(Design files in plain text)
★ ★ ★ ★ ★

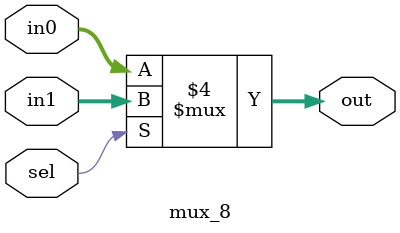
<source format=v>
`timescale 1ns / 1ps
module mux_8(
   input sel,
	input [7:0] in0,
	input [7:0] in1,
  output reg  [7:0] out);


always @ (sel or in0 or in1) begin
  if (sel==0)
   out = in0 ;
  else 
   out = in1 ;
end
endmodule

</source>
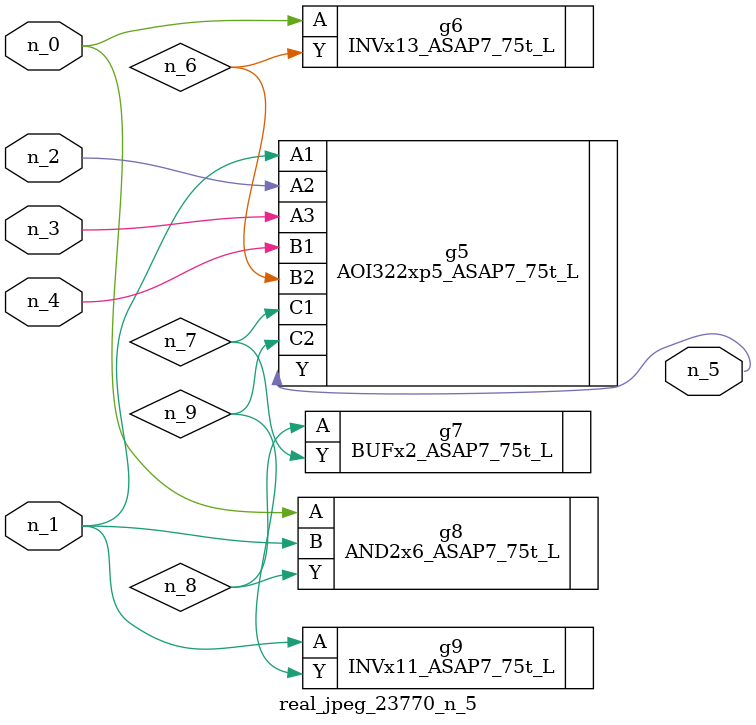
<source format=v>
module real_jpeg_23770_n_5 (n_4, n_0, n_1, n_2, n_3, n_5);

input n_4;
input n_0;
input n_1;
input n_2;
input n_3;

output n_5;

wire n_8;
wire n_6;
wire n_7;
wire n_9;

INVx13_ASAP7_75t_L g6 ( 
.A(n_0),
.Y(n_6)
);

AND2x6_ASAP7_75t_L g8 ( 
.A(n_0),
.B(n_1),
.Y(n_8)
);

AOI322xp5_ASAP7_75t_L g5 ( 
.A1(n_1),
.A2(n_2),
.A3(n_3),
.B1(n_4),
.B2(n_6),
.C1(n_7),
.C2(n_9),
.Y(n_5)
);

INVx11_ASAP7_75t_L g9 ( 
.A(n_1),
.Y(n_9)
);

BUFx2_ASAP7_75t_L g7 ( 
.A(n_8),
.Y(n_7)
);


endmodule
</source>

★ ★ ★ ★ ★

Which lines of the records above hold the word "input"? Copy each one out.

   input sel,
	input [7:0] in0,
	input [7:0] in1,
input n_4;
input n_0;
input n_1;
input n_2;
input n_3;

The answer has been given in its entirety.